┌─ LESETEXT
Italien: Kapital und EU haben Angst um ihre geplante Entstaatlichung
Die Drohungen von Banken, Ratingagenturen und der deutschen Regierung als treibende Kraft der „Europäischen Union“ gegen Italien haben einen sehr praktischen Hintergrund. Italiens Finanzminister Giulio Tremonti steht wegen der drohenden Verhaftung seines Vertrauten Marco Milanese schwer unter Druck. Doch mit Tremonti steht und fällt die rasche Fortsetzung der geplanten Entstaatlichung durch sogenannte „Sparpakete“. Auch in Italien.
Am Freitag ist die entscheidende Abstimmung in der römischen Abgeordnetenkammer.
Marco Milanese, persönlicher Vertrauter von Italiens Finanz- und Wirtschaftsminiser Giulio Tremonti und Abgeordneter in der Camera dei deputati, trat am 29.Juni unauffällig von seinem Posten in Tremontis Finanzministerium zurück. Bald darauf wurde klar warum.
└─
┌─ DATENAUSZUG
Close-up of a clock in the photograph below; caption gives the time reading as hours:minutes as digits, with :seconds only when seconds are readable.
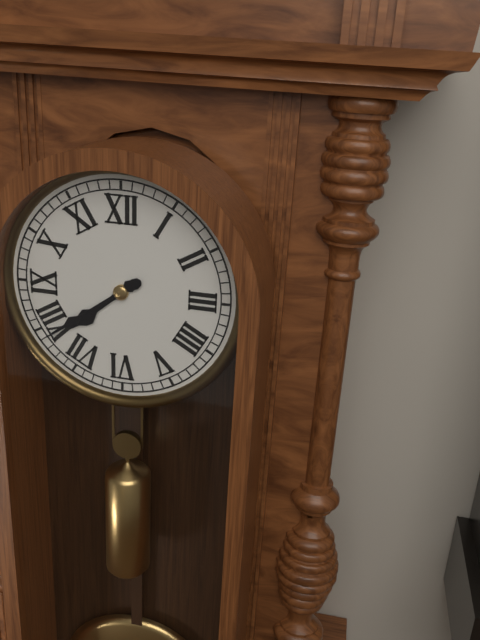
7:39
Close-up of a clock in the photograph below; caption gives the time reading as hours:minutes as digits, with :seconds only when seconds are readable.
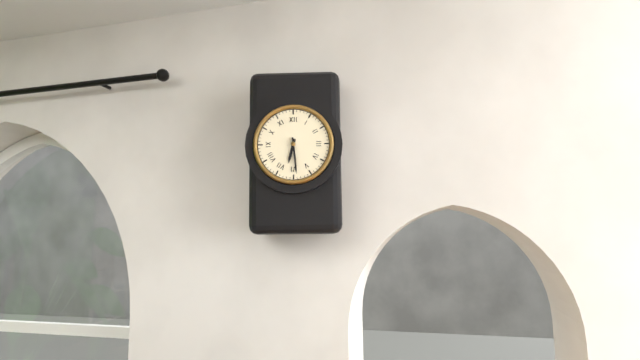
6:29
└─
┌─ DATENAUSZUG
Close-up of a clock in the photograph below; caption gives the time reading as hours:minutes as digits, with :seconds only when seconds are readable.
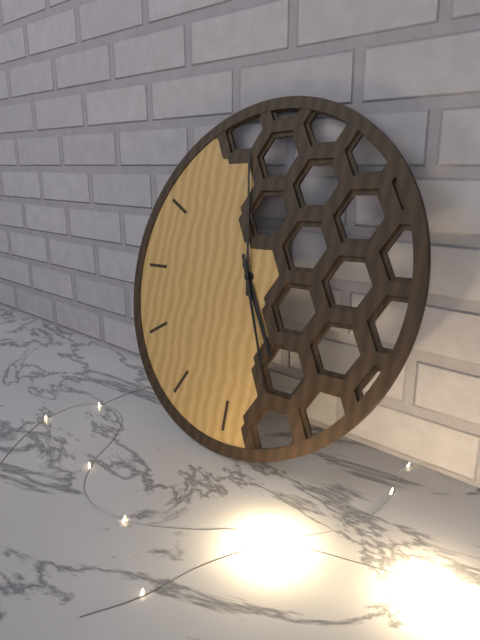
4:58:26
└─
* ARBEITSAUFTRÄGE:
1. An welchem Tag trat Marco Milanese laut dem Lesetext über Italiens Finanzminister von seinem Posten im Finanzministerium zurück?
2. Greifen Sie den Lesetext über Tremonti und Milanese auf und schreiben Sie ihn nach seinem letzten Satz weiter.
Die Datensätze sind eigenständiges Material und gehören nicht zum Lesetext.

* ANTWORTEN:
1. Am 29. Juni.

2.
HAFTBEFEHL GEGEN EINEN VERTRAUTEN
Am Donnerstag dem 7.Juli erließen Staatsanwälte in Neapel einen Haftbefehl gegen Milanese, wegen Weitergabe von Informationen aus der Steuerpolizei-Behörde des eigenen Ministeriums an „Unternehmer“, einen Steuerberater und den Bürgermeister der Stadt Voghera (1). Diese hatten sich bedankt mit
„bedeutenden Barzahlungen und anderen Geschenken, wie teuren Armbanduhren, Juwelen, Luxusautors (Ferrari und Bentley) und Urlaubsreisen im Ausland“,
so die Staatsanwälte. (2)
Wie vertraut der Abgeordnete Marco Milanese mit seinem Finanz- und Wirtschaftsminiser Giulio Tremonti war – der mittlerweile schon zum vierten Mal amtiert – zeigt u.a. die peinliche Tatsache, daß dieser in Milaneses Appartement lebte. Jeden Monat bezahlte Milanese immerhin 8.500 Euro Miete für das bescheidene Etablissement. Natürlich log Minister Tremonti zunächst, was das Zeug hielt. Als die Staatsanwälte entsprechende Beweise darüber vorlegten, zog Tremonti seine Lügen kleinlaut zurück und bekundete, er werde das gemeinsame Arrangement noch „an diesem Abend“ beenden. (3)
Just an diesem Donnerstag hatten unter der Regide des Institute of International Finance (IIF) und dessem Vorsitzenden Josef Ackermann (ebenfalls Vorstandsvorsitzender der Deutschen Bank AG) internationale Banker, Vertreter der “Europäischen Union” und Vertreter des Finanzprotektorats Griechenland getroffen. Das Treffen leitete, so hiess es, der Vorsitzende des EU-Beratergremiums “Wirtschafts- und Finanzausschuss”, Vittorio Grilli. (Das Kapital tagt in Rom)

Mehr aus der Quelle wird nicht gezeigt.